Sans tomber dans le simpliste « devant ! devant ! » (en gros : « allez, balance ! »), il y a des limites au jeu de la baballe. Le rapport bénéfice-risque doit être ici soigneusement évalué. Il n’est pas sûr que le bénéfice l’emporte ici. Pire : les risques sont réels de voir un gardien rater sa sortie au pied ou sa passe, de se faire prendre la balle et d’infliger un but à sa propre équipe.
On se souvient ainsi, parmi d’autres, d’Hugo Lloris face à Mario Mandzukic en finale du Mondial 2018, ou encore de cette passe en arrière vers nulle part d’un défenseur russe à l’Euro 2021 (Russie 1 -Danemark 4), deux actions coûtant chacune un but.

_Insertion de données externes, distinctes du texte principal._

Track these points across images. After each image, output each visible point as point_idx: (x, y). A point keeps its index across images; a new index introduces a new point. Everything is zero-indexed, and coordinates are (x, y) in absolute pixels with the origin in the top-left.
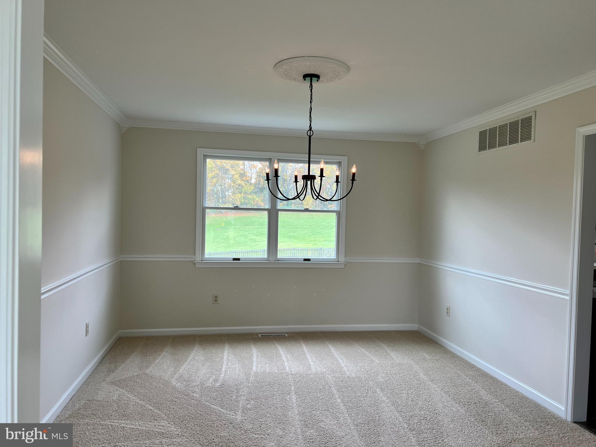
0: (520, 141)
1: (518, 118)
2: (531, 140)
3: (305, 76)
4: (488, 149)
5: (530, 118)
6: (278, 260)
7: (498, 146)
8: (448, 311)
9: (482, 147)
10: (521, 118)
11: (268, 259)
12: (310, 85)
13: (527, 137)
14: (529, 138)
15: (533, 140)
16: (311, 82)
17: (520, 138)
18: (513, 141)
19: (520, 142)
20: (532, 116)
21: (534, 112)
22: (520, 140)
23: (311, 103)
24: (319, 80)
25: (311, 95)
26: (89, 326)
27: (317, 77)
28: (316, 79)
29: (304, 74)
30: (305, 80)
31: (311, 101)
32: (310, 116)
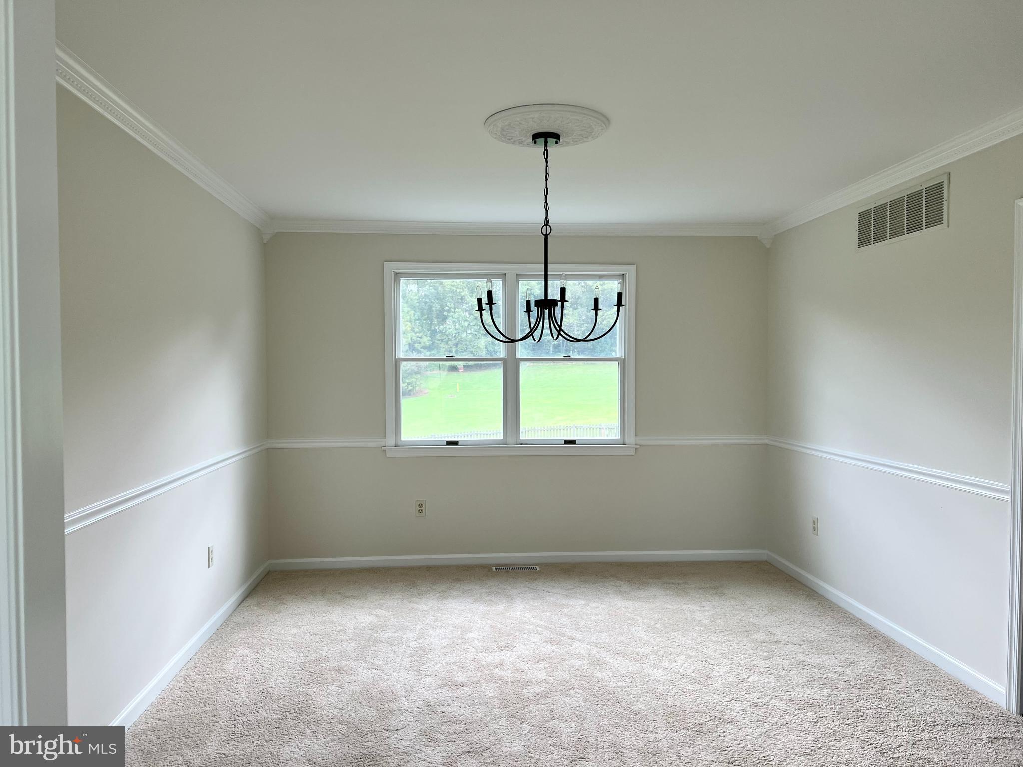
0: (924, 227)
1: (921, 186)
2: (943, 223)
3: (536, 137)
4: (872, 242)
5: (939, 187)
6: (521, 443)
7: (890, 236)
8: (815, 526)
9: (863, 241)
10: (926, 187)
11: (503, 443)
12: (545, 150)
13: (935, 219)
14: (939, 221)
15: (946, 225)
16: (546, 146)
17: (924, 222)
18: (913, 226)
19: (926, 228)
20: (943, 182)
21: (947, 174)
22: (924, 224)
23: (546, 180)
24: (559, 141)
25: (547, 166)
26: (214, 551)
27: (556, 136)
28: (555, 140)
29: (534, 133)
30: (536, 143)
31: (546, 176)
32: (546, 202)
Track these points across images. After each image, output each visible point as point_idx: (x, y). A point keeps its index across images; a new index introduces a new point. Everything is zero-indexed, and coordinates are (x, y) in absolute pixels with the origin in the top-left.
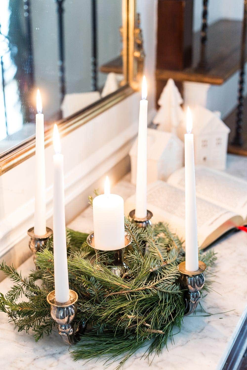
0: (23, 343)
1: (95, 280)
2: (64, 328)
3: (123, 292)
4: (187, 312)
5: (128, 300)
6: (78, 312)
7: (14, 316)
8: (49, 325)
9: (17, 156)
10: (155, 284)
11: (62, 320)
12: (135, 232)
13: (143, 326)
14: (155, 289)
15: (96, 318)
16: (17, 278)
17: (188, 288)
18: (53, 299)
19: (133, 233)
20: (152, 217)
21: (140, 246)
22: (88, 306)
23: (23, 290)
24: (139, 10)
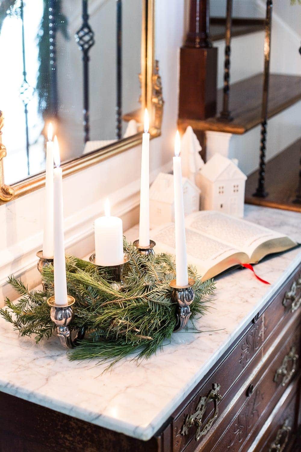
0: (26, 347)
1: (92, 290)
2: (62, 331)
3: (117, 301)
4: (177, 328)
5: (121, 307)
6: (74, 317)
7: (20, 326)
8: (49, 328)
9: (30, 184)
10: (146, 294)
11: (60, 321)
12: (136, 256)
13: (133, 331)
14: (145, 298)
15: (91, 323)
16: (24, 291)
17: (177, 302)
18: (52, 302)
19: (133, 256)
20: (155, 246)
21: (140, 269)
22: (84, 312)
23: (28, 302)
24: (157, 58)
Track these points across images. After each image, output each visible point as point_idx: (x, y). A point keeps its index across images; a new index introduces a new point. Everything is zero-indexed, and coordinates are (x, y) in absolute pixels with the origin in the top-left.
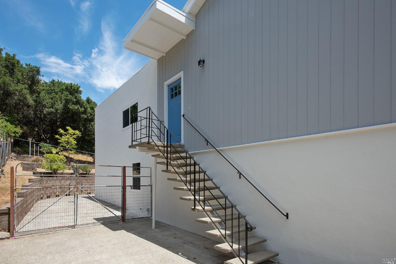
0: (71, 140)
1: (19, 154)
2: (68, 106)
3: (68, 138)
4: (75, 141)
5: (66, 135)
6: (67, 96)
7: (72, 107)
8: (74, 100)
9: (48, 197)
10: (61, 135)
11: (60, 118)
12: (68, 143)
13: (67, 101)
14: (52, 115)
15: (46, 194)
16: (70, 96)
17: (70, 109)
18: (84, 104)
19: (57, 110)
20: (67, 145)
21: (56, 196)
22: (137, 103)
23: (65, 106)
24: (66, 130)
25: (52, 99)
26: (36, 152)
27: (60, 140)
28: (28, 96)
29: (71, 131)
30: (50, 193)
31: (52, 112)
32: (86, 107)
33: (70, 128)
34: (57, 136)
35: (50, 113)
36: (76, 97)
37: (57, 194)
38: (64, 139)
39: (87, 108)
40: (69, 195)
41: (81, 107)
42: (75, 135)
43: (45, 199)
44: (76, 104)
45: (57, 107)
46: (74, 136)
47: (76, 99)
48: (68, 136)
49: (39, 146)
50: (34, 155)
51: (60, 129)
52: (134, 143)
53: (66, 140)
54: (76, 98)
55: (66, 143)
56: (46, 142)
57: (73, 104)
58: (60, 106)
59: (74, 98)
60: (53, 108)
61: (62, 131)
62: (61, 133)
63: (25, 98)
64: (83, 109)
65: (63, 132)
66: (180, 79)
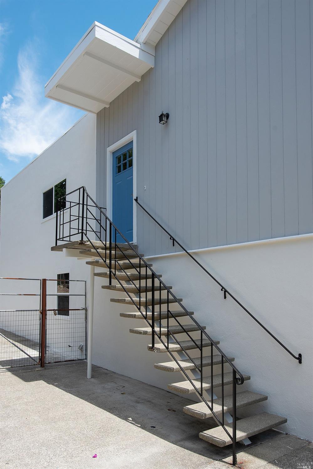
22: (65, 181)
52: (60, 243)
66: (132, 142)
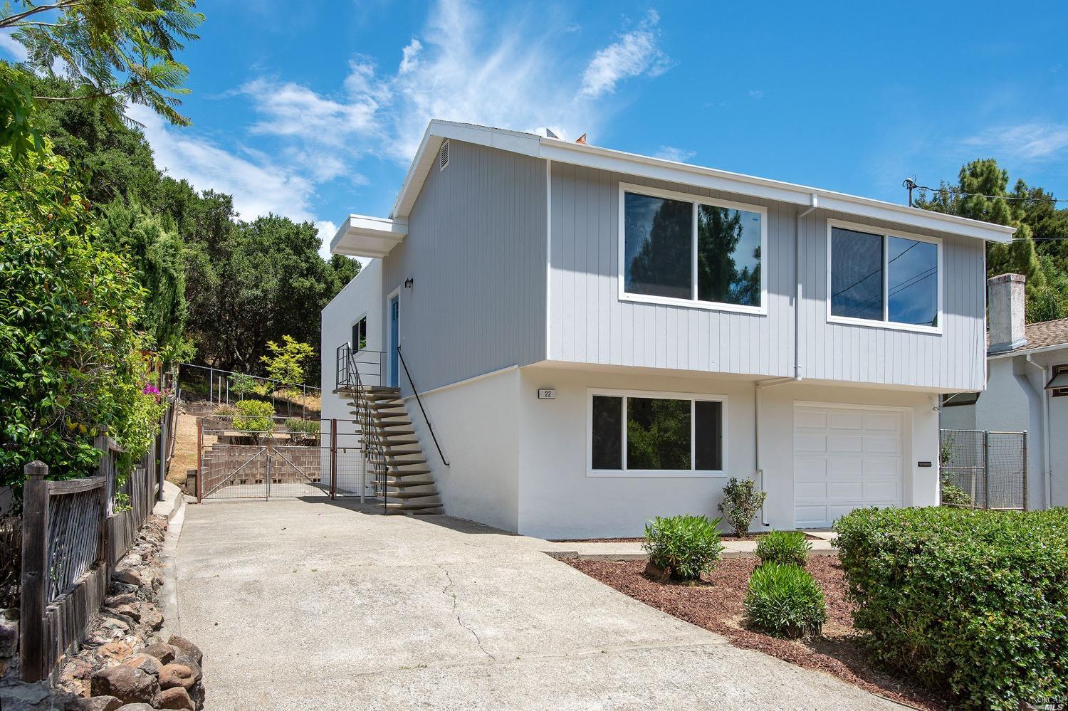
0: (292, 365)
1: (188, 400)
2: (291, 281)
3: (286, 363)
4: (299, 367)
5: (282, 354)
6: (287, 259)
7: (299, 283)
8: (304, 265)
9: (243, 482)
10: (272, 355)
11: (272, 310)
12: (286, 372)
13: (289, 271)
14: (254, 303)
15: (239, 476)
16: (295, 257)
17: (294, 288)
18: (327, 274)
19: (265, 292)
20: (284, 378)
21: (257, 482)
22: (365, 318)
23: (284, 281)
24: (283, 344)
25: (256, 267)
26: (224, 393)
27: (269, 366)
28: (209, 268)
29: (292, 344)
30: (246, 475)
31: (256, 298)
32: (329, 279)
33: (290, 338)
34: (264, 358)
35: (251, 302)
36: (309, 258)
37: (259, 477)
38: (278, 363)
39: (332, 282)
40: (280, 481)
41: (318, 281)
42: (301, 353)
43: (238, 484)
44: (307, 276)
45: (267, 286)
46: (298, 356)
47: (308, 262)
48: (286, 357)
49: (229, 379)
50: (218, 401)
51: (271, 342)
52: (339, 386)
53: (283, 365)
54: (306, 261)
55: (281, 374)
56: (243, 370)
57: (302, 275)
58: (272, 283)
59: (302, 261)
60: (257, 288)
61: (273, 346)
62: (272, 351)
63: (203, 274)
64: (323, 286)
65: (277, 348)
66: (398, 296)
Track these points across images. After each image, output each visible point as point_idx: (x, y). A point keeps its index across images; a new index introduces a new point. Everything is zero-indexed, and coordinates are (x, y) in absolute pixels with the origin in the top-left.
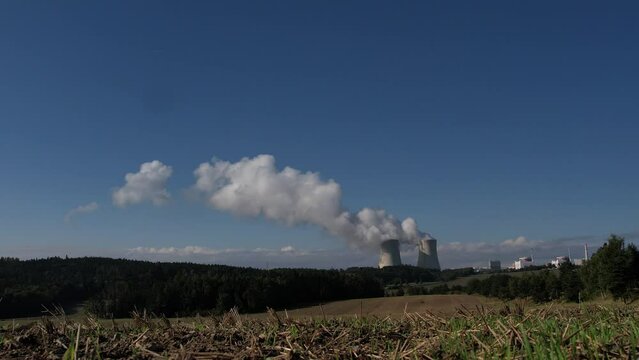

Les gardiens ont beau avoir progressé dans leur jeu au pied, sans doute en grande partie en raison de l’évolution des règles, ils ne sont pas encore tous au même niveau de maîtrise que les joueurs de champ.
Une proposition…
Voici donc notre proposition : sur sa relance, le gardien ne pourra pas donner directement la balle plus d’une fois à un partenaire. Au-delà, la balle devra progresser vers l’avant au lieu de revenir vers lui. D’une manière générale, il s’agit de donner une prime aux équipes qui, sans bâcler pour autant leur jeu offensif, ne se passent et repassent pas indéfiniment le ballon. Point. C’est à notre avis urgent pour un football qui finit par se languir par excès de prudence et de cogitations et de souffrir d’un manque de spontanéité et de prise de risque plus que lassant.